The following are symptoms of “kennel cough”:
- Cough that does not go away
- Watery nasal discharge
- Low-grade fever and decreased activity level
- Appetite loss (in rare cases)
- Laziness (more severe cases)
- Breathing problems (more severe cases likely with pneumonia)
Symptoms normally develop three to four days after exposure, but they might take ten days. In most cases, full recovery takes 2-6 weeks; however, symptoms in “at-risk” dogs may remain longer if the sickness has progressed to a more severe stage.
What is the treatment?
The viruses implicated have no particular therapy. Any medicine will not kill them, so they must complete their course, which might take two to three weeks. Antibiotics are effective against the germs implicated, albeit some antibiotic resistance has developed. Antibiotics can also help prevent subsequent bacterial infections caused by virus-induced immune system suppression. Cough suppressants are used to stop the coughing cycle from repeating. In difficult situations, anti-inflammatory drugs may be required to reduce discomfort by reducing inflammation of the trachea.
How can I keep my dog safe from “kennel cough”?

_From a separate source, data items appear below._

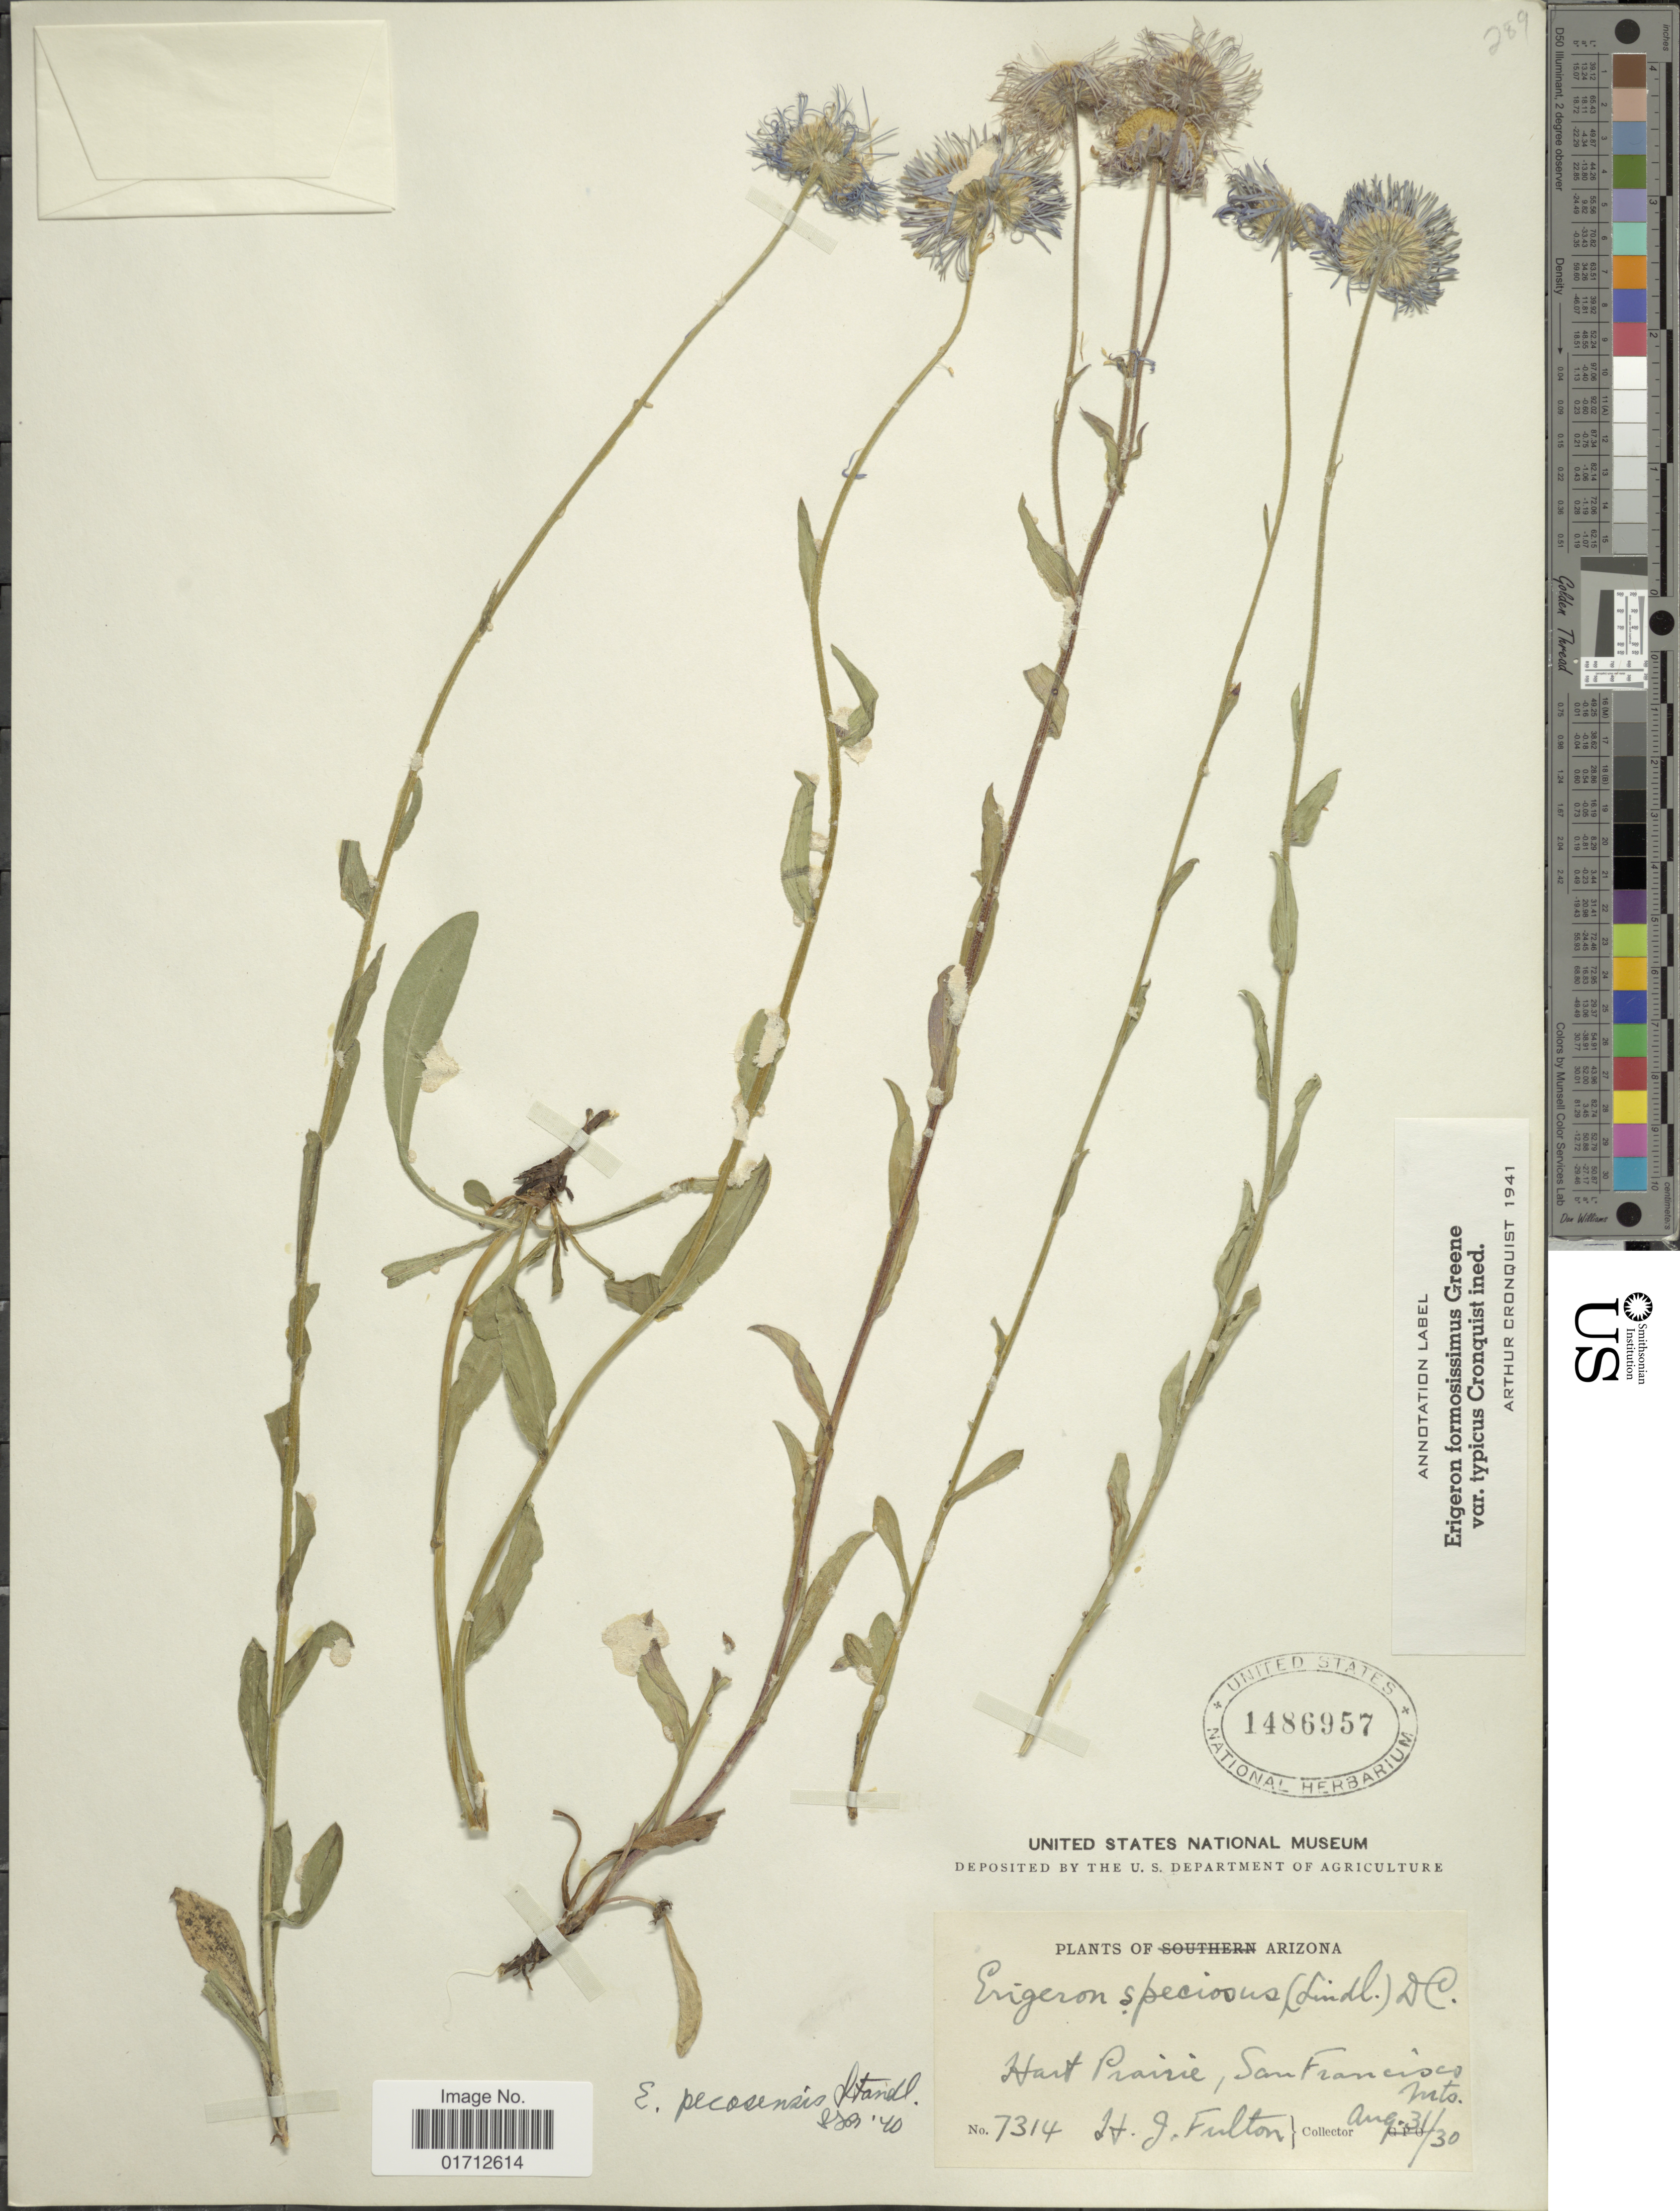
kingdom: Plantae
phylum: Tracheophyta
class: Magnoliopsida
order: Asterales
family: Asteraceae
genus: Erigeron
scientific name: Erigeron formosissimus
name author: Greene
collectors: H. Fulton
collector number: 7314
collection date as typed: Transcribed d/m/y: 31/8/30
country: United States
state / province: Arizona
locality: Hart Prairie, San Francisco Mts.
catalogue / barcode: US 1486957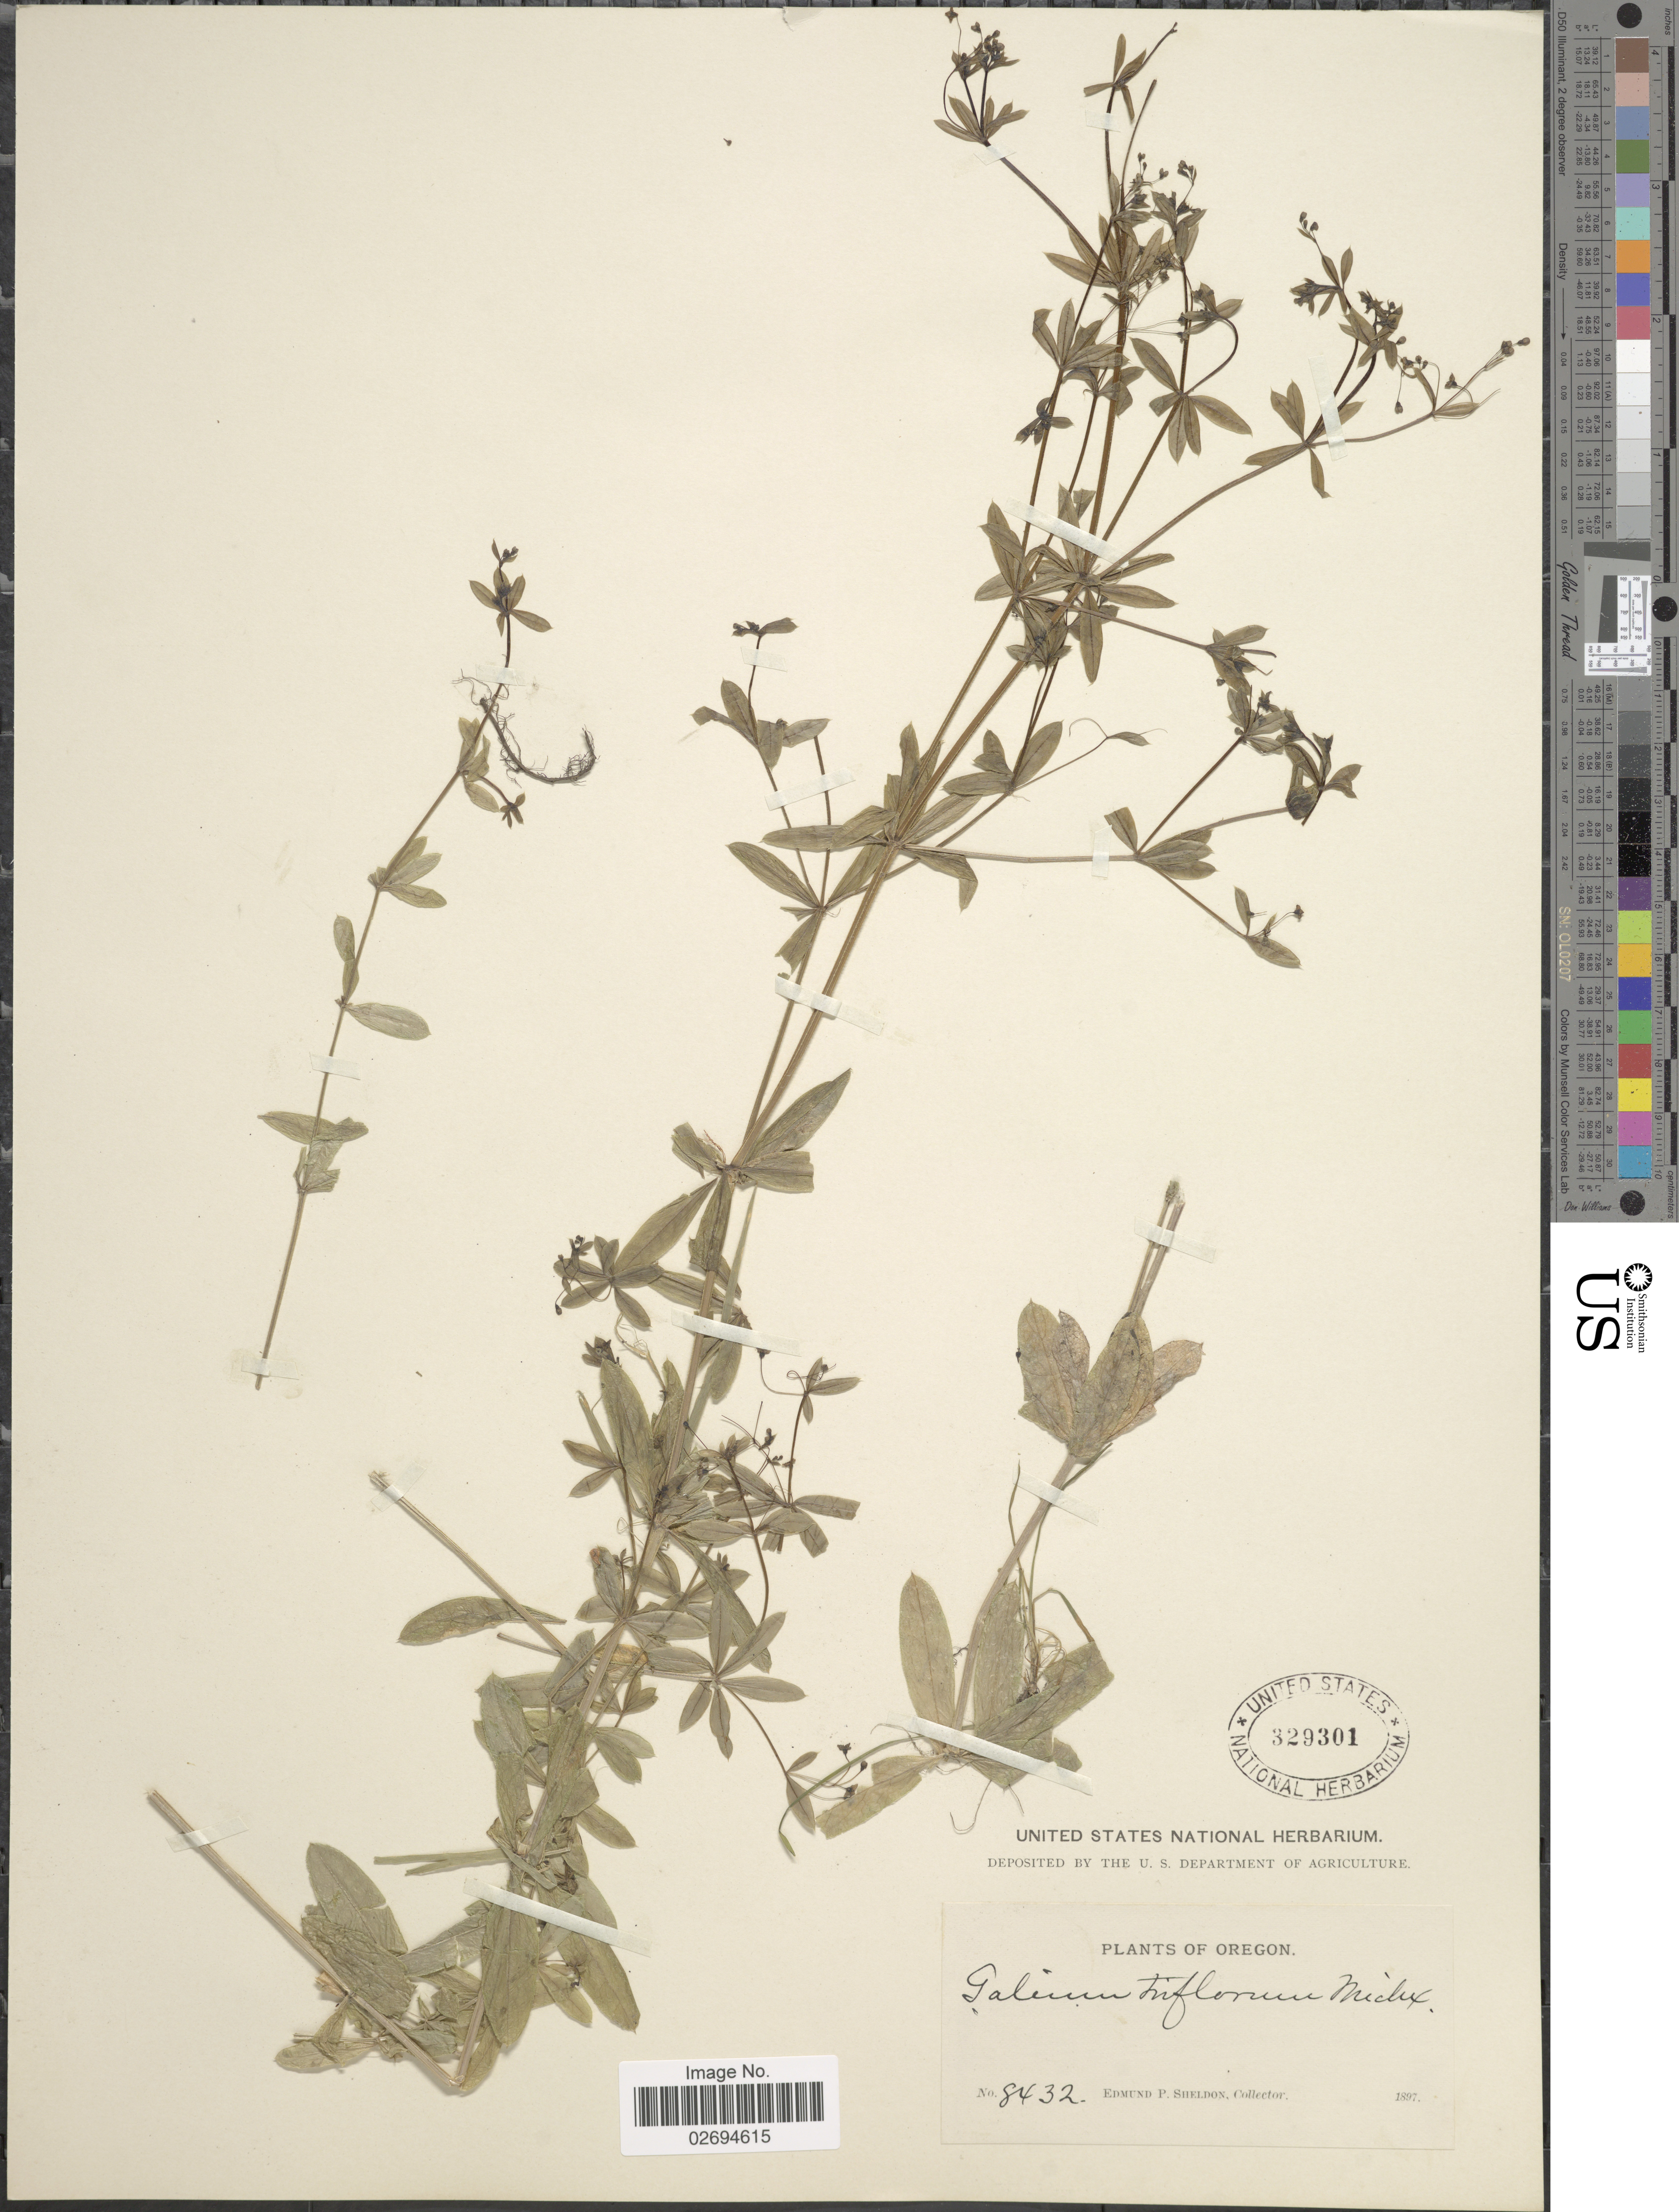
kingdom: Plantae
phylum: Tracheophyta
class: Magnoliopsida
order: Gentianales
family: Rubiaceae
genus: Galium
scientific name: Galium triflorum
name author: Michx.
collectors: E. P. Sheldon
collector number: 8432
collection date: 1897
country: United States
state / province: Oregon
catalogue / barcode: US 329301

The only definite method to keep your dog safe from “kennel cough” is to keep him away from other dogs. However, because responsible dog owners vaccinate their dogs, the dog will need to visit the veterinarian regularly and will very certainly encounter other dogs. “How can I completely prevent my dog from becoming ill over its lifetime?” is like asking, “How can I completely prevent my child from becoming ill?”
Vaccinating your dog regularly is the greatest approach to help him from “kennel cough.” Your veterinarian may be able to provide you with a vaccination that can help prevent or minimize the severity of “kennel cough” in some circumstances. If you are very worried about keeping your dog safe, consider building a dog kennel at home. If you have the means to do so this is a great way to add an extra layer of protection for your dog.
Because bordetella bacterium is frequently connected with a canine respiratory infection, it is generally known as the “bordetella” vaccination. While this vaccine is only 40-60% effective in clinical trials, it is the greatest option for keeping your dog healthy when combined with other immunizations.
Is it Possible to Treat Kennel Cough in Dogs at Home?
There are a few at-home remedies for minor episodes of kennel cough. Keep an eye out for indicators that the kennel cough worsens or fails to improve.
Warm water with honey
One-half spoonful to one tablespoon honey combined with a little warm water in a bowl can be given to your dog. Depending on how often your dog coughs, you can give this up to three times daily.
Use a humidifier
While your dog is sleeping, a tiny humidifier may be placed near them. The humidifier will provide moisture to the air your dog breaths, aiding with respiratory inflammation.
Use Steam Therapy in Your Shower
Allow your dog to stay in the locked bathroom with you while you take a hot shower or bath, but not in the shower or bath. The steam treatment provided by a hot shower might also assist in reducing inflammation.
Ensure that your dog is getting proper rest
While your dog is healing from kennel cough, he must get enough rest and try to minimize the amount of exercise. This will aid healing and prevent coughing fits.
Avoid irritants like household cleaners, cigarette smoke, and dust while your dog is healing from kennel cough at home. These items might irritate your dog and delay his rehabilitation. If these irritants are commonly in your home, introduce an air purifier.
Consider using a harness instead of a collar while taking your dog outside. The harness will allow you to take your dog on a walk without putting strain on their trachea, which might aggravate their cough.